### [EXCERPTED PASSAGE]

※

0

Introduction

I have a libsvm vector of the form:

{i_1:v_1; i_2:v_2;...; i_n:v_n}

Where i_j:v_j represent respectively the index and the value. If the value is null then it wont be given any index.

My objective is to compute the euclidean distance between two libsvm vectors. For that I have to convert them to vector<float> of the same size. In the following example i'll be showing the function that I used in order to convert the libsvm vector into vector<float>.


Example

The first column has an index = 2648 and a value = 0.408734 meaning that all the values before it are zeros.

LIBSVM VECTOR = 2648:0.408734;4157:0.609588;6087:0.593104;26747:0.331008


Source code

#include <vector>
#include <string>
#include <chrono>
#include <boost/algorithm/string.hpp>

using namespace std;
using namespace chrono;
//convert libsvm vector to float vector in order to compute the similarity
vector<float> splitVector(const vector<string> &);

int main()

※

### [PROVIDED RECORDS]
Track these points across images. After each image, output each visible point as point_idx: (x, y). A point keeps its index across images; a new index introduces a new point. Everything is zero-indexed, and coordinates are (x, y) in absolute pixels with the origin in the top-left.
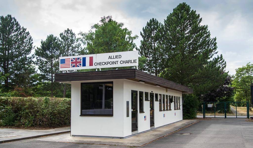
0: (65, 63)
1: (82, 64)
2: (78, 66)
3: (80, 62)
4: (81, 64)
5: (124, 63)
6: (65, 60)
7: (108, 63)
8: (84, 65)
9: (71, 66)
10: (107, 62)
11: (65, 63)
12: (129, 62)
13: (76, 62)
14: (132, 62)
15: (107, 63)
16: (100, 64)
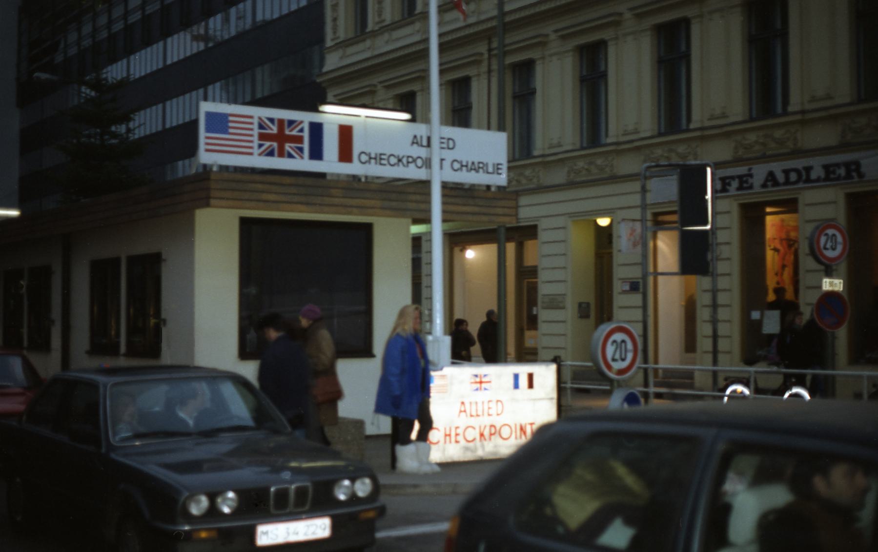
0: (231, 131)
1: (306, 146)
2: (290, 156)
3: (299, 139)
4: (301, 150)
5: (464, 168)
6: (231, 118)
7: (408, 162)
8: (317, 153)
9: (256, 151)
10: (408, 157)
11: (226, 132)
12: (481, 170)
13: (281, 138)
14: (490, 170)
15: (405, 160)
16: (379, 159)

※

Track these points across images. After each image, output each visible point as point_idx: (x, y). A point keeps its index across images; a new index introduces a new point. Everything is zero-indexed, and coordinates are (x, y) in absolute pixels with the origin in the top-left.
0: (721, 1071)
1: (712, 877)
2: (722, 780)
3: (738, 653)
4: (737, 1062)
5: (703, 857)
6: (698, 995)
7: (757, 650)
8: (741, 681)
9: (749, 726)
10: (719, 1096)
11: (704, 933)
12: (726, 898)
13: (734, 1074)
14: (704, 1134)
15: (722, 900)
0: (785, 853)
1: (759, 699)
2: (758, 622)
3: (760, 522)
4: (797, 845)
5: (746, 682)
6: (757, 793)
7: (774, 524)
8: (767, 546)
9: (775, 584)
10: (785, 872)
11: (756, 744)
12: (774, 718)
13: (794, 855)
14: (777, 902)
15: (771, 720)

※

### [EXERCISE PROMPT]
In the post on libsvm vectors, what does the first entry's index of 2648 mean for the values before it?

### [OUTPUT BELOW]
All the values before it are zeros.